John Caldwell Calhoun (March 18, 1782 – March 31, 1850) was a Democrat, statesman and politician from Abbeville, South Carolina. Calhoun served within several positions inside state and federal governments. He is most notably remembered for his tenure as vice president from 1825 to 1832, serving under both John Quincy Adams and Andrew Jackson from 1825 to 1832. Calhoun was known was for his staunch defense of slavery inside the United States. He led the pro-slavery faction inside the Senate, fighting against abolition and wanted to expand slavery westward in the United States. Calhoun's most infamous words in his political career was in defense of slavery.  Many southern politicians excused slavery as a "necessary evil"; however, in a speech on the Senate floor on February 6, 1837, Calhoun defended slavery as a "positive good." On March 31, 1850, John C. Calhoun died of tuberculosis at the Old Brick Capitol boarding house in Washington, D.C.

After Calhoun's death, white Charlestonians wanted to dedicate a monument in his honor. As of June 2020, the monument no longer stands. It was taken down in a unanimous vote by Charleston city council. Over the monument's 120-year-plus history, controversy has been present with fundraising, construction, maintenance, and the dismantlement of the John C. Calhoun monument.

The "Ladies' Calhoun Monument Association" and the 1887 John C. Calhoun statue  
Soon after John C. Calhoun's death on March 31, 1850, the "Ladies' Calhoun Monument Association," otherwise known as the "LCMA," began its campaign to erect a monument to the South Carolina politician.

Material:
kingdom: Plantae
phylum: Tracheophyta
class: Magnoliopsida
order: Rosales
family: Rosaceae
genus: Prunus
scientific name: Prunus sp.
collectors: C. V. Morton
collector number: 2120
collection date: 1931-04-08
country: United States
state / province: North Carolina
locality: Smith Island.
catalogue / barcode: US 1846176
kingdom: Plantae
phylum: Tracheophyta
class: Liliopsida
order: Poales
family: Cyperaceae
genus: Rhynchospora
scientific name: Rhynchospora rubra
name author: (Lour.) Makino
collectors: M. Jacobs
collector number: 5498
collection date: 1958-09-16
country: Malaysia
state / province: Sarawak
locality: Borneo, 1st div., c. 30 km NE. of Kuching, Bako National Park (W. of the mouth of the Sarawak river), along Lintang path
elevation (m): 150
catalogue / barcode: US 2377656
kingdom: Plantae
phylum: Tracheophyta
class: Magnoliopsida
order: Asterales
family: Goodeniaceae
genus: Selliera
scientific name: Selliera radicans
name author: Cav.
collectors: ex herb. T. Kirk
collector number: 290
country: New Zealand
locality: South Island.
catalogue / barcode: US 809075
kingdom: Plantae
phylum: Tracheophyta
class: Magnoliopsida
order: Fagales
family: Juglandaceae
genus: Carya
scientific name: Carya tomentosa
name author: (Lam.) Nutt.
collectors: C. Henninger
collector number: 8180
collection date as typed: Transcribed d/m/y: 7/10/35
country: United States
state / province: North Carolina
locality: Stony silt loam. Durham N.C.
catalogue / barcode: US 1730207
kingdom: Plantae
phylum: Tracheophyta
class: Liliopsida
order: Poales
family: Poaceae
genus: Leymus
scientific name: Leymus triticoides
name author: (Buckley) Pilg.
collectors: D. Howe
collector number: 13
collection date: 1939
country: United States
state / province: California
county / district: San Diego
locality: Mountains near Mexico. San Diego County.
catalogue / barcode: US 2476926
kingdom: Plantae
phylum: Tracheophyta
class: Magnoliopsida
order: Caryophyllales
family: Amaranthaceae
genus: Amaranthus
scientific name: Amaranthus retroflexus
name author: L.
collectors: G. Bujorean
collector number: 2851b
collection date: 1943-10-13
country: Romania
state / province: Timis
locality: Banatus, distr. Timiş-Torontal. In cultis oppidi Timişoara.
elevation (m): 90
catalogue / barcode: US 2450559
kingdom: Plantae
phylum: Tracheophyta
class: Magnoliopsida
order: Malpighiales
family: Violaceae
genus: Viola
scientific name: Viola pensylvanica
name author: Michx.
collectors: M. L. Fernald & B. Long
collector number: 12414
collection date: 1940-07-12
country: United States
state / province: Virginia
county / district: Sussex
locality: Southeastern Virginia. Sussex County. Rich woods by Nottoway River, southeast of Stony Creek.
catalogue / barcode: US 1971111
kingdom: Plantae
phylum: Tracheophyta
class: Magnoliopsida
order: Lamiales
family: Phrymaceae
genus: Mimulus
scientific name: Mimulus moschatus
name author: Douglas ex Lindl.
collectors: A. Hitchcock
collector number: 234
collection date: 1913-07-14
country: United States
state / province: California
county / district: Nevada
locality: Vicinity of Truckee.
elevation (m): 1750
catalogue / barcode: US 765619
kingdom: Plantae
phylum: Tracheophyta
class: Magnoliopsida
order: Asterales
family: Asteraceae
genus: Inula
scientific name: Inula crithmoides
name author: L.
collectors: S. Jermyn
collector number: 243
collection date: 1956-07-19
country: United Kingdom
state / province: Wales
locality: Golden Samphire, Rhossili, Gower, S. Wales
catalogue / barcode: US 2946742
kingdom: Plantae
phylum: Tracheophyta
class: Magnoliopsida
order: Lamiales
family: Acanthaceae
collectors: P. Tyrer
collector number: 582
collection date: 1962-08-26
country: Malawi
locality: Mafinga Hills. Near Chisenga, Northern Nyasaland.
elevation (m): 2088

Set of tasks:
1 > Please reproduce the part of the Calhoun text that opens with the words containing "After Calhoun's death, white" and closes with "C. Calhoun monument.".
2 > According to the Calhoun text, on what date did Calhoun call slavery a "positive good" in a Senate speech?

Written answers:
1 >
After Calhoun's death, white Charlestonians wanted to dedicate a monument in his honor. As of June 2020, the monument no longer stands. It was taken down in a unanimous vote by Charleston city council. Over the monument's 120-year-plus history, controversy has been present with fundraising, construction, maintenance, and the dismantlement of the John C. Calhoun monument.

2 > February 6, 1837